Data gravity is the principle that massive datasets attract applications, services, and additional data toward them — rather than being moved to where processing occurs. At exabit scale, physically transferring data becomes impractical: moving 1 exabit over a 100 Gbps link takes 116 days. Instead, companies deploy compute resources alongside the data. This effect drives cloud concentration — once an organisation stores exabits in AWS or Azure, the cost and latency of moving that data elsewhere creates powerful vendor lock-in, shaping the economics of the entire cloud industry.
How does the Square Kilometer Array telescope generate exabit-scale data?
The Square Kilometer Array (SKA), under construction in Australia and South Africa, will be the world's largest radio telescope.

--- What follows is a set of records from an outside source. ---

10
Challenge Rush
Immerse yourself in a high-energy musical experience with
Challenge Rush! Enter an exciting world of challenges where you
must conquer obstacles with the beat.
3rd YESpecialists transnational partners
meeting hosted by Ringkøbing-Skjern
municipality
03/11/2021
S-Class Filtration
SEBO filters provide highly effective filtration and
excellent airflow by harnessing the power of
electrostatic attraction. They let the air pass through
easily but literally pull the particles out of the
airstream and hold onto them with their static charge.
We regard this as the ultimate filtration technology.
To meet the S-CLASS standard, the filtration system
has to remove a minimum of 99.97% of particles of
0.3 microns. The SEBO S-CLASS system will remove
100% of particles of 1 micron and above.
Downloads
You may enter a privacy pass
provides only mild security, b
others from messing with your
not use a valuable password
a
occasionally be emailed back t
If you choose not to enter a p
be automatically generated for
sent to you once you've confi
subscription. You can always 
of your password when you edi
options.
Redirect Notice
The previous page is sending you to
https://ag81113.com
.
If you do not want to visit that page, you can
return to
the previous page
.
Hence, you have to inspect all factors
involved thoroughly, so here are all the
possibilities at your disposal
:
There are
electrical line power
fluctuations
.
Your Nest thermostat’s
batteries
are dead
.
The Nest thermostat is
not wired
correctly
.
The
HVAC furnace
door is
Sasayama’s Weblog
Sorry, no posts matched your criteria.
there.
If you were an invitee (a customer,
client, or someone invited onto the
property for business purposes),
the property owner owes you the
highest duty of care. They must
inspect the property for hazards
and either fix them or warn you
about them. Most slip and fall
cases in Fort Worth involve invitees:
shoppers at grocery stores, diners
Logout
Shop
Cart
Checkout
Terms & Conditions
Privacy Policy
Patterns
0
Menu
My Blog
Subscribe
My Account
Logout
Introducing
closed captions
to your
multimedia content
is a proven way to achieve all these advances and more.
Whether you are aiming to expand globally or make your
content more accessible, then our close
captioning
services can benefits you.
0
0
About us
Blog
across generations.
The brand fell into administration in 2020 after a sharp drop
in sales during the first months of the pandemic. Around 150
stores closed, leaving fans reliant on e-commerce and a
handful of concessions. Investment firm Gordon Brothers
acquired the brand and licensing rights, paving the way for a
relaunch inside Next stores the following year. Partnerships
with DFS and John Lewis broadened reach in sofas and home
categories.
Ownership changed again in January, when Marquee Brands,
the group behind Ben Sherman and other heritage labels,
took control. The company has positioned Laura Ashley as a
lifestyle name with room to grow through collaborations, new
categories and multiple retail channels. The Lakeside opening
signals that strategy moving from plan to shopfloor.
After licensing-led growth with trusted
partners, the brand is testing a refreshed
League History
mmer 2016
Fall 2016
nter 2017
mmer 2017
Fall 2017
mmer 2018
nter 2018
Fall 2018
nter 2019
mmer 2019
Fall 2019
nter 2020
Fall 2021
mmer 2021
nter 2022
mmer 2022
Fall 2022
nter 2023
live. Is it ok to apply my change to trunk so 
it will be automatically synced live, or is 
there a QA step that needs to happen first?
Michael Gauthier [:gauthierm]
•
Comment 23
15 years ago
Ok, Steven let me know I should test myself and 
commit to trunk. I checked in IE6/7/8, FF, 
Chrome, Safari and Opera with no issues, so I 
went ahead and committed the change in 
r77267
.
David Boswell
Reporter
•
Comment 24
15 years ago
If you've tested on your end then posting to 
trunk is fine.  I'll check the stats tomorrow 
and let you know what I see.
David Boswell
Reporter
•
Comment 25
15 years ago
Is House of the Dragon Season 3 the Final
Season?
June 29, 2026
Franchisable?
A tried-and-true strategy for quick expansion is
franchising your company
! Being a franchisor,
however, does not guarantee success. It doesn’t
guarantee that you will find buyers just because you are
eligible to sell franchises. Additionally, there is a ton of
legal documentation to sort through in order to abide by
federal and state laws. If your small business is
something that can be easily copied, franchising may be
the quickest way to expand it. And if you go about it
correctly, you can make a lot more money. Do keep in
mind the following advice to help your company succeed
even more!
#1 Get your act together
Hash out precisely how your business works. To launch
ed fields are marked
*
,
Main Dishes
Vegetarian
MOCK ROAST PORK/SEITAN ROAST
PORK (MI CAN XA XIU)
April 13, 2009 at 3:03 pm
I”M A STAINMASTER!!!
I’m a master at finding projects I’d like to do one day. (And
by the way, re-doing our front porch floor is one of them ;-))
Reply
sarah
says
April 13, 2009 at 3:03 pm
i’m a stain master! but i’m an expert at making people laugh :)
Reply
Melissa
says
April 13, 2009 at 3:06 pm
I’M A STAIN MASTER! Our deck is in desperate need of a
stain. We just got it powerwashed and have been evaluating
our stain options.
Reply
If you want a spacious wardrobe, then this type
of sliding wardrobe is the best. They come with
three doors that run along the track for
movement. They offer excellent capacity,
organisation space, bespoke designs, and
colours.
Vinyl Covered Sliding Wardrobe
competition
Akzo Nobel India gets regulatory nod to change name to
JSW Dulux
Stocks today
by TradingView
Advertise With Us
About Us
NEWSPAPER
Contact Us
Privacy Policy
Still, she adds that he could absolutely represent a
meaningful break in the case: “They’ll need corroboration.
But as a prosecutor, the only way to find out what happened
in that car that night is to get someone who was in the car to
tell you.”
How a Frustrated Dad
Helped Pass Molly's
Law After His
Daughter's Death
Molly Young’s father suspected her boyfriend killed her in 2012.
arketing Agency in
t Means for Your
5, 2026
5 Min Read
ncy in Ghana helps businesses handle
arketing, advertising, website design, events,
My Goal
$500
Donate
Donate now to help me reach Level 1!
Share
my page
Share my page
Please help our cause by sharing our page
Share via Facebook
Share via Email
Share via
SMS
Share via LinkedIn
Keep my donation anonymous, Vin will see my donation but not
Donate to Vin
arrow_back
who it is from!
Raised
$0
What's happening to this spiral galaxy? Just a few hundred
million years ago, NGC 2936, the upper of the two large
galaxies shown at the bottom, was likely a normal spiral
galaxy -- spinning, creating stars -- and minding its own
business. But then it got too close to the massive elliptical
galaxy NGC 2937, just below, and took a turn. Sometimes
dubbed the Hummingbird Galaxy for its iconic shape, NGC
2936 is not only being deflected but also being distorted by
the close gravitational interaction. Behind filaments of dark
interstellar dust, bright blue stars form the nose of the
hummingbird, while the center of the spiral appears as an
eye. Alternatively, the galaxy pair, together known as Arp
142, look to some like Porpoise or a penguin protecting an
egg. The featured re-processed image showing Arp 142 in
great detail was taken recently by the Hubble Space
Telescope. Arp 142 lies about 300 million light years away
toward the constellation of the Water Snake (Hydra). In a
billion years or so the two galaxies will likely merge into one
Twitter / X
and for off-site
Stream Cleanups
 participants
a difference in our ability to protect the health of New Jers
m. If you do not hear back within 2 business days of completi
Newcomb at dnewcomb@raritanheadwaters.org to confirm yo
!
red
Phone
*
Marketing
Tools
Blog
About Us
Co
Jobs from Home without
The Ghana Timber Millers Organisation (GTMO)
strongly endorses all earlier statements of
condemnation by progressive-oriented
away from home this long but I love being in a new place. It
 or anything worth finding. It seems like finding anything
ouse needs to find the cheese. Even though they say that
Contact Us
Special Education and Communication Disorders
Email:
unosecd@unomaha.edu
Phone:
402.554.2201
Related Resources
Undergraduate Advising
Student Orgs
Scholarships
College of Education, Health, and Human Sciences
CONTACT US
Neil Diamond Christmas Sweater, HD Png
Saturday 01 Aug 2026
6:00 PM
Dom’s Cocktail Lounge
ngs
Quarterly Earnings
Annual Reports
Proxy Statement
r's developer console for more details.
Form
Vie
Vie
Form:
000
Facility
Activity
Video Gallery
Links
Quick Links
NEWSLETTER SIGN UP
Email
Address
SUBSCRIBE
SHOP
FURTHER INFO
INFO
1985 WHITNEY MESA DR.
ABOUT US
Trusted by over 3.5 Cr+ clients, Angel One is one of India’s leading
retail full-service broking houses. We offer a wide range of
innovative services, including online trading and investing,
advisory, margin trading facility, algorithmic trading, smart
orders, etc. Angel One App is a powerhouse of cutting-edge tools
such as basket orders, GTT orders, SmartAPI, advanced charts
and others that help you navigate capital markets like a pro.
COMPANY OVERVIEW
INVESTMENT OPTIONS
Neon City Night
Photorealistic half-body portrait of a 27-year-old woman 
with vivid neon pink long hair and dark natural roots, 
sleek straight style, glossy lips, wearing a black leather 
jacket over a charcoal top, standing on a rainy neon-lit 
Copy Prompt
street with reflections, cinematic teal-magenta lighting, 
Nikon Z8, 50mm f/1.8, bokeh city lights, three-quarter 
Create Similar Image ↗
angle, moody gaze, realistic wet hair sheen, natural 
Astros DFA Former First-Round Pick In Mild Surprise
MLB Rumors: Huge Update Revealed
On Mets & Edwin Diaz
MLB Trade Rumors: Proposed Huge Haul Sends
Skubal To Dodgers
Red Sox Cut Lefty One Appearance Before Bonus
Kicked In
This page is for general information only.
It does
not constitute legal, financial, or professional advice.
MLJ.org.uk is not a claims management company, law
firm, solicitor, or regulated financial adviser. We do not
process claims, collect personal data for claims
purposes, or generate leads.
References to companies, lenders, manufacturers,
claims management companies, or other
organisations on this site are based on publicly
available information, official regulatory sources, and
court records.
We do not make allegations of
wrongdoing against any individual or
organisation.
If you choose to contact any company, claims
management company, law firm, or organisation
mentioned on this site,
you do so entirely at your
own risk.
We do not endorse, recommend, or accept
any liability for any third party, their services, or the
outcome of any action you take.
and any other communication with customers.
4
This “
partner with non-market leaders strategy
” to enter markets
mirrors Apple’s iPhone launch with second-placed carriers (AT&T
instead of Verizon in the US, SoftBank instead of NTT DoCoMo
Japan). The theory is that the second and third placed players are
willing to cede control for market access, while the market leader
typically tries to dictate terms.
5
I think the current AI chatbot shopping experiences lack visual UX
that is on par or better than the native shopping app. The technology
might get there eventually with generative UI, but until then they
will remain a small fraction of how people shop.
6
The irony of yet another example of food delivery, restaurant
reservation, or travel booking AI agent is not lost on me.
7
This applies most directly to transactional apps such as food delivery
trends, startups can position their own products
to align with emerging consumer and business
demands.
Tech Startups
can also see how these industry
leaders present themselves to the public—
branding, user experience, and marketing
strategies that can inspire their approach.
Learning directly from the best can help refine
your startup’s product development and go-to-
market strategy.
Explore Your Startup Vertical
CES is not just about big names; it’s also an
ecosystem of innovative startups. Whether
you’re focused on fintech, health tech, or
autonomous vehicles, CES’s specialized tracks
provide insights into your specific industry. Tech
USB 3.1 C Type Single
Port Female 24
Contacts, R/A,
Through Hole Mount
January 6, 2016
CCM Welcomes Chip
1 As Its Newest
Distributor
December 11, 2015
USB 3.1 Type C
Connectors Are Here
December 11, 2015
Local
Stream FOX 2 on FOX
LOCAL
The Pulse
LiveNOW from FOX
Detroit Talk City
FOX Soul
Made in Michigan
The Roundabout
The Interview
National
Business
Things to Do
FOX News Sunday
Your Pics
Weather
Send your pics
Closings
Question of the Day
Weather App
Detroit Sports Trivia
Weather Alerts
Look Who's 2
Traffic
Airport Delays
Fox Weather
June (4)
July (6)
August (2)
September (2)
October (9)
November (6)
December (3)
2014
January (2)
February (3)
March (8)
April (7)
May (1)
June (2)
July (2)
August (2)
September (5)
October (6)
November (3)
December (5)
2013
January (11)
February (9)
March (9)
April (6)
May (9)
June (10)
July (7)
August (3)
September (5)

Its thousands of antennas will collectively produce roughly 1 exabit of raw sensor data per day — more than the entire global internet traffic of the early 2000s. This data cannot be stored in full; instead, on-site supercomputers reduce it by a factor of ~10,000 in real time, keeping only scientifically relevant signals. The SKA illustrates how radio astronomy pushes data processing to extreme scales that rival commercial internet infrastructure.
How long would it take to download an exabit?
At 1 Gbps (a fast home connection), downloading 1 exabit would take 1 billion seconds — about 31.7 years. At 1 Tbps (a high-end data center link), it would take 1 million seconds, or about 11.6 days. This illustrates why exabit-scale data movements require massively parallel infrastructure — no single link or device handles exabit transfers directly.
Exabyte – Frequently Asked Questions
How much is an exabyte in practical terms?
One exabyte = 1,000,000 terabytes = 1,000 petabytes. If you filled 1 TB external hard drives and stacked them end to end, 1 EB worth would stretch roughly 200 km. In content terms: 1 EB can store about 250,000 years of HD video, or about 100 billion hours of music at 128 kbps. All the data produced by the Large Hadron Collider per year is about 15 petabytes — still 67× less than one exabyte.
How much data does the world produce per day?
Global data creation, capture, copy, and consumption is estimated at roughly 2.5 exabytes per day (IDC 2023 estimate), growing roughly 23% annually. This includes IoT sensor readings, financial transactions, social media posts, surveillance camera footage, scientific instrument output, and all other digital activity. Most of this data is transient and never stored long-term.
Which companies store exabytes of data?
Amazon Web Services, Microsoft Azure, and Google Cloud each store estimated tens to hundreds of exabytes of customer data in their cloud platforms. Meta (Facebook/Instagram) stores an estimated 100+ exabytes across all data types. The NSA's Utah Data Center is estimated to hold yottabytes in capability, though actual stored volumes are classified. Collectively, global cloud storage is in the hundreds-of-exabytes range.
What is the difference between exabyte and exbibyte?
An exabyte (EB) = 10¹⁸ bytes (SI decimal). An exbibyte (EiB) = 2⁶⁰ bytes = 1,152,921,504,606,846,976 bytes — about 15.3% larger. This is the largest practically relevant gap between SI and IEC units in storage contexts. For a data center procuring 10 EB of storage, the SI vs IEC difference represents about 1.5 EB of capacity discrepancy in the contract.
What is data archaeology and why is reading old storage formats so difficult?
Data archaeology is the practice of recovering information from obsolete storage media and formats — 9-track magnetic tapes, 8-inch floppy disks, MiniDiscs, Zip drives, and early optical formats. The challenge is threefold: hardware to read the media no longer exists or is failing, file formats and encoding schemes are undocumented, and magnetic media degrade over time (tape has a 10–30 year shelf life). At exabyte scale, organisations like national archives face the prospect of vast digital collections becoming unreadable within decades. Active migration strategies — periodically copying data to current formats and media — are the only reliable defense, but the cost scales linearly with data volume.